━━━━━ Fragmento de texto
Si bien la alta cúpula de la organización guerrillera se ha visto afectada por la muerte de sus principales dirigentes, también es cierto que siguen produciendo ataques pequeños pero letales y que el número de bajas que infligen en las fuerzas regulares se sostiene. Eso no trasciende tanto en los medios porque como el conflicto fue repelido de las inmediaciones de las grandes ciudades, pues, definitivamente, a ratos parece que en Bogotá, en Cali o en la propia Medellín, tan conflictiva en el pasado, la violencia es algo ajeno, distante, que no involucra a los habitantes de esos centros urbanos.

Pensar que tan solo hace unos pocos años las FARC llegaron a estar a once kilómetros de los extramuros de Bogotá, en una época donde transitar por el país era casi una ruleta rusa en su variante del secuestro y que fue esa escalada de violencia lo que permitió que un tipo como Álvaro Uribe llegue al poder, sea reelecto y haya estado a punto de lograr cambiar la Constitución para conseguirse un tercer mandato.

Todos los colombianos tenemos la suerte de que eso no sucedió. El doctor Uribe hubiese continuado con la estrategia de la aniquilación total, porque, para él, el proceso de paz “es una bofetada a la democracia del país”.
━━━━━━━━━━
━━━━━ Información suministrada
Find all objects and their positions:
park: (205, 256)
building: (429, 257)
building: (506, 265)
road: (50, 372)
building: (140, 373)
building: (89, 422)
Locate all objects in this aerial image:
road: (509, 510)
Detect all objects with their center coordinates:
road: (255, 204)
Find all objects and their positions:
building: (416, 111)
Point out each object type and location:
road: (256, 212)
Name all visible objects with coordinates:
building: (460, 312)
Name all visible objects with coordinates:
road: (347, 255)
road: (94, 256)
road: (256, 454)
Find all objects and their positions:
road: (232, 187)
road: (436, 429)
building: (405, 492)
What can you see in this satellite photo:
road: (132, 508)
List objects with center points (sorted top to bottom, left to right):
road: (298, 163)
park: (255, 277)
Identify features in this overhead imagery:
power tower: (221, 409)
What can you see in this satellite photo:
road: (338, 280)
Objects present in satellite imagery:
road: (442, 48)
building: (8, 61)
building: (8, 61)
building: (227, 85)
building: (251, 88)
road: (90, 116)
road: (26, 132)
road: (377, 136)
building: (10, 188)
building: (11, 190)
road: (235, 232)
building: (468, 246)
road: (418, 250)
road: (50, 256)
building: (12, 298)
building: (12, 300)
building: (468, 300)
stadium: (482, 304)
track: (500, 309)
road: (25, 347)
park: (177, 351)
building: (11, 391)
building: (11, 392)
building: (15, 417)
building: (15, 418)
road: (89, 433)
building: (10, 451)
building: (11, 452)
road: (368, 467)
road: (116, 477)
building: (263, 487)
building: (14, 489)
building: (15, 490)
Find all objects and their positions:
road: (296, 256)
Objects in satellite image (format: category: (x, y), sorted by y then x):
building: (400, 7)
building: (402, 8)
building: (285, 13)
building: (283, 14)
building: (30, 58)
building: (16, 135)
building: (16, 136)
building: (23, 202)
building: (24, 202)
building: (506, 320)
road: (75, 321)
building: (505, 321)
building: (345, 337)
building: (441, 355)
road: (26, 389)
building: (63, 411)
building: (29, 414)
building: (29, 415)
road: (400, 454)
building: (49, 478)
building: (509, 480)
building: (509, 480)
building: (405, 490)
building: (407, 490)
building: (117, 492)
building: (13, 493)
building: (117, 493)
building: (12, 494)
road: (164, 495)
━━━━━━━━━━
*Consigna A:*
En el fragmento sobre el conflicto colombiano, ¿a qué distancia de Bogotá llegaron a estar las FARC hace unos pocos años?
*Consigna B:*
Prolonga el fragmento sobre el conflicto armado en Colombia a partir de su última oración.

*Respuesta final A:*
A once kilómetros de los extramuros de Bogotá.

*Respuesta final B:*
Ahora bien, las FARC saben que este proceso de paz deben abordarlo con la convicción de que el propósito de llegar al poder a través de la acción armada (derrocando, claro está, al poder constituido) es imposible. Ella mismas así lo han reconocido. Camilo González, secretario de Gobierno de Bogotá de la actual administración de Gustavo Petro lo dice claramente: “es impensable para la propia dirección de las FARC una alternativa de poder por las armas. Eso está descartado desde la octava conferencia de ellos, donde dijeron que el propósito no era tomar el poder por las armas sino lograr una negociación”.

Existen muchos elementos que indican que las condiciones para una negociación a futuro no serán mejores. Si las FARC no llegan pronto a consensos mínimos con el gobierno, el Estado va a recrudecer su ofensiva en su contra y cada día queda más clara la desproporción entre los recursos militares de los unos y de los otros.

Las FARC deberían intuir que  Santos les va a dar un tiempo determinado para la negociación y que, de no avanzar en la discusión, Santos se lavará las manos y dirá que les dio todas las oportunidades y que no le queda más que proceder militarmente.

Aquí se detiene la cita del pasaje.